From top to bottom, return the records that follow exactly.

> **Stored data entries**:
::::

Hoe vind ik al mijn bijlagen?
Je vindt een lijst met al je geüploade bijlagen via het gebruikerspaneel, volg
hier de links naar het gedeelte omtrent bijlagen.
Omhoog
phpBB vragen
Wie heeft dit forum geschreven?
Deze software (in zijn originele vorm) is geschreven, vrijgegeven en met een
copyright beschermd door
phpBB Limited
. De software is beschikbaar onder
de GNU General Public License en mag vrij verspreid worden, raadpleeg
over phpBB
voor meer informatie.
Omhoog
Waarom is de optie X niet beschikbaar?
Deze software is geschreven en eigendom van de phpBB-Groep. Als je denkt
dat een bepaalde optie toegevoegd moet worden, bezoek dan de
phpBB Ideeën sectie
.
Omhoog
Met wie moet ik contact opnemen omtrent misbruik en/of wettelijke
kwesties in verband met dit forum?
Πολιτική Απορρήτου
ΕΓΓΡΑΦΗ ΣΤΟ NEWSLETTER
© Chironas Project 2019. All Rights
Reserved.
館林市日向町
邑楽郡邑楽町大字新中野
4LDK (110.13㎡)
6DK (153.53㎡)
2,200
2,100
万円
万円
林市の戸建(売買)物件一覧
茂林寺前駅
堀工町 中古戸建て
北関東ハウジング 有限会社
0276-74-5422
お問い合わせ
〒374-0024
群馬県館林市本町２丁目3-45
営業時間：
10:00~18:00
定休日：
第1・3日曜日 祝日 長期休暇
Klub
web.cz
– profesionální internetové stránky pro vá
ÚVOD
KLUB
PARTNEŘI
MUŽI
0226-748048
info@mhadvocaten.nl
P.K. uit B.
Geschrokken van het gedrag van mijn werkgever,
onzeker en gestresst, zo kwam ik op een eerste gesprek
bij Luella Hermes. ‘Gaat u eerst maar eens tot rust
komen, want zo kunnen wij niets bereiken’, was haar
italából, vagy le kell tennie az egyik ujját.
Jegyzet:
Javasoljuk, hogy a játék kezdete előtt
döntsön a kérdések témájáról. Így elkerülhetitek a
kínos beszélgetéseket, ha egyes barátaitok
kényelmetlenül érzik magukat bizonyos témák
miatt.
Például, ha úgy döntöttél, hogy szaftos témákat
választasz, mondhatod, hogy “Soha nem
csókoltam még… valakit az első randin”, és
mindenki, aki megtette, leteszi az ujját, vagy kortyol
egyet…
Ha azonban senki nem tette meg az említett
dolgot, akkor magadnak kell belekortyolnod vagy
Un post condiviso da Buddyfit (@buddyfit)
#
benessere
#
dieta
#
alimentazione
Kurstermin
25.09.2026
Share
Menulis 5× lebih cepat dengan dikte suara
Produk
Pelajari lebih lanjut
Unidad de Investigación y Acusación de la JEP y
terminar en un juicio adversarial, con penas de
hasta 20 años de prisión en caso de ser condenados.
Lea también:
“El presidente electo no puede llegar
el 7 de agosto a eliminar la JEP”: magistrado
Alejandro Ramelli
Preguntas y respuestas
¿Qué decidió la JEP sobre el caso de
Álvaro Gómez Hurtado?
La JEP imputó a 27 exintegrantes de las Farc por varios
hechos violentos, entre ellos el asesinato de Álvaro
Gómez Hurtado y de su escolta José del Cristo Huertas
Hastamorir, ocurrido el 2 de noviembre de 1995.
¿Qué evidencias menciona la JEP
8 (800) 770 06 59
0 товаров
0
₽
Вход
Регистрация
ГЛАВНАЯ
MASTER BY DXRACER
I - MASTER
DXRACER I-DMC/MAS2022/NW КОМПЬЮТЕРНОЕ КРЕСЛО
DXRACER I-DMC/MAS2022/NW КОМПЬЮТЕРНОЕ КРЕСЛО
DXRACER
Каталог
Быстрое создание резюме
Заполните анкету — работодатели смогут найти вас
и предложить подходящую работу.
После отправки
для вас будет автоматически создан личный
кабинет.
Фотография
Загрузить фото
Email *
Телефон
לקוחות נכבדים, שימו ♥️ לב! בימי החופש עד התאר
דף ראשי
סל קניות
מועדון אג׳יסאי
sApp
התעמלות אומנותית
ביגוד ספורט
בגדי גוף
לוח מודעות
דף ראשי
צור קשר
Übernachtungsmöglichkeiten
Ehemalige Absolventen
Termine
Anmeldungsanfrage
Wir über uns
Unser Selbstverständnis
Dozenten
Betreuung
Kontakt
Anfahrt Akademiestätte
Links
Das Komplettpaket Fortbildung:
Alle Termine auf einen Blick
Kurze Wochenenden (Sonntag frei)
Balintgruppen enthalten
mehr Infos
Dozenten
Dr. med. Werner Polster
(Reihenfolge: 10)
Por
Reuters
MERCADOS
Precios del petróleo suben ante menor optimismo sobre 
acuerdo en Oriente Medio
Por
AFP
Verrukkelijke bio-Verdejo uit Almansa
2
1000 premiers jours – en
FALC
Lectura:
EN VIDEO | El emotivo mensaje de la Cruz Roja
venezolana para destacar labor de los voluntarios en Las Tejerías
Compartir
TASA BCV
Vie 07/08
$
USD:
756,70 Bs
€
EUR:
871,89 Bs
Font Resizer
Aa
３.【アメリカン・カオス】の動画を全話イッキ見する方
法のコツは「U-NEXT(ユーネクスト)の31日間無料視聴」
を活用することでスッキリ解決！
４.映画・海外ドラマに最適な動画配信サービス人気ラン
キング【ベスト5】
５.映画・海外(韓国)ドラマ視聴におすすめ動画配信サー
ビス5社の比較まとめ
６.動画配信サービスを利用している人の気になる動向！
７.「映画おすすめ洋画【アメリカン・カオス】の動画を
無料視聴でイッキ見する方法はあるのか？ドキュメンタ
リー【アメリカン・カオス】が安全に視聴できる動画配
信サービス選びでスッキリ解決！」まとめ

::::

> **Finished task**:
Hoe vind ik al mijn bijlagen?
Je vindt een lijst met al je geüploade bijlagen via het gebruikerspaneel, volg
hier de links naar het gedeelte omtrent bijlagen.
Omhoog
phpBB vragen
Wie heeft dit forum geschreven?
Deze software (in zijn originele vorm) is geschreven, vrijgegeven en met een
copyright beschermd door
phpBB Limited
. De software is beschikbaar onder
de GNU General Public License en mag vrij verspreid worden, raadpleeg
over phpBB
voor meer informatie.
Omhoog
Waarom is de optie X niet beschikbaar?
Deze software is geschreven en eigendom van de phpBB-Groep. Als je denkt
dat een bepaalde optie toegevoegd moet worden, bezoek dan de
phpBB Ideeën sectie
.
Omhoog
Met wie moet ik contact opnemen omtrent misbruik en/of wettelijke
kwesties in verband met dit forum?
Πολιτική Απορρήτου
ΕΓΓΡΑΦΗ ΣΤΟ NEWSLETTER
© Chironas Project 2019. All Rights
Reserved.
館林市日向町
邑楽郡邑楽町大字新中野
4LDK (110.13㎡)
6DK (153.53㎡)
2,200
2,100
万円
万円
林市の戸建(売買)物件一覧
茂林寺前駅
堀工町 中古戸建て
北関東ハウジング 有限会社
0276-74-5422
お問い合わせ
〒374-0024
群馬県館林市本町２丁目3-45
営業時間：
10:00~18:00
定休日：
第1・3日曜日 祝日 長期休暇
Klub
web.cz
– profesionální internetové stránky pro vá
ÚVOD
KLUB
PARTNEŘI
MUŽI
0226-748048
info@mhadvocaten.nl
P.K. uit B.
Geschrokken van het gedrag van mijn werkgever,
onzeker en gestresst, zo kwam ik op een eerste gesprek
bij Luella Hermes. ‘Gaat u eerst maar eens tot rust
komen, want zo kunnen wij niets bereiken’, was haar
italából, vagy le kell tennie az egyik ujját.
Jegyzet:
Javasoljuk, hogy a játék kezdete előtt
döntsön a kérdések témájáról. Így elkerülhetitek a
kínos beszélgetéseket, ha egyes barátaitok
kényelmetlenül érzik magukat bizonyos témák
miatt.
Például, ha úgy döntöttél, hogy szaftos témákat
választasz, mondhatod, hogy “Soha nem
csókoltam még… valakit az első randin”, és
mindenki, aki megtette, leteszi az ujját, vagy kortyol
egyet…
Ha azonban senki nem tette meg az említett
dolgot, akkor magadnak kell belekortyolnod vagy
Un post condiviso da Buddyfit (@buddyfit)
#
benessere
#
dieta
#
alimentazione
Kurstermin
25.09.2026
Share
Menulis 5× lebih cepat dengan dikte suara
Produk
Pelajari lebih lanjut
Unidad de Investigación y Acusación de la JEP y
terminar en un juicio adversarial, con penas de
hasta 20 años de prisión en caso de ser condenados.
Lea también:
“El presidente electo no puede llegar
el 7 de agosto a eliminar la JEP”: magistrado
Alejandro Ramelli
Preguntas y respuestas
¿Qué decidió la JEP sobre el caso de
Álvaro Gómez Hurtado?
La JEP imputó a 27 exintegrantes de las Farc por varios
hechos violentos, entre ellos el asesinato de Álvaro
Gómez Hurtado y de su escolta José del Cristo Huertas
Hastamorir, ocurrido el 2 de noviembre de 1995.
¿Qué evidencias menciona la JEP
8 (800) 770 06 59
0 товаров
0
₽
Вход
Регистрация
ГЛАВНАЯ
MASTER BY DXRACER
I - MASTER
DXRACER I-DMC/MAS2022/NW КОМПЬЮТЕРНОЕ КРЕСЛО
DXRACER I-DMC/MAS2022/NW КОМПЬЮТЕРНОЕ КРЕСЛО
DXRACER
Каталог
Быстрое создание резюме
Заполните анкету — работодатели смогут найти вас
и предложить подходящую работу.
После отправки
для вас будет автоматически создан личный
кабинет.
Фотография
Загрузить фото
Email *
Телефон
לקוחות נכבדים, שימו ♥️ לב! בימי החופש עד התאר
דף ראשי
סל קניות
מועדון אג׳יסאי
sApp
התעמלות אומנותית
ביגוד ספורט
בגדי גוף
לוח מודעות
דף ראשי
צור קשר
Übernachtungsmöglichkeiten
Ehemalige Absolventen
Termine
Anmeldungsanfrage
Wir über uns
Unser Selbstverständnis
Dozenten
Betreuung
Kontakt
Anfahrt Akademiestätte
Links
Das Komplettpaket Fortbildung:
Alle Termine auf einen Blick
Kurze Wochenenden (Sonntag frei)
Balintgruppen enthalten
mehr Infos
Dozenten
Dr. med. Werner Polster
(Reihenfolge: 10)
Por
Reuters
MERCADOS
Precios del petróleo suben ante menor optimismo sobre 
acuerdo en Oriente Medio
Por
AFP
Verrukkelijke bio-Verdejo uit Almansa
2
1000 premiers jours – en
FALC
Lectura:
EN VIDEO | El emotivo mensaje de la Cruz Roja
venezolana para destacar labor de los voluntarios en Las Tejerías
Compartir
TASA BCV
Vie 07/08
$
USD:
756,70 Bs
€
EUR:
871,89 Bs
Font Resizer
Aa
３.【アメリカン・カオス】の動画を全話イッキ見する方
法のコツは「U-NEXT(ユーネクスト)の31日間無料視聴」
を活用することでスッキリ解決！
４.映画・海外ドラマに最適な動画配信サービス人気ラン
キング【ベスト5】
５.映画・海外(韓国)ドラマ視聴におすすめ動画配信サー
ビス5社の比較まとめ
６.動画配信サービスを利用している人の気になる動向！
７.「映画おすすめ洋画【アメリカン・カオス】の動画を
無料視聴でイッキ見する方法はあるのか？ドキュメンタ
リー【アメリカン・カオス】が安全に視聴できる動画配
信サービス選びでスッキリ解決！」まとめ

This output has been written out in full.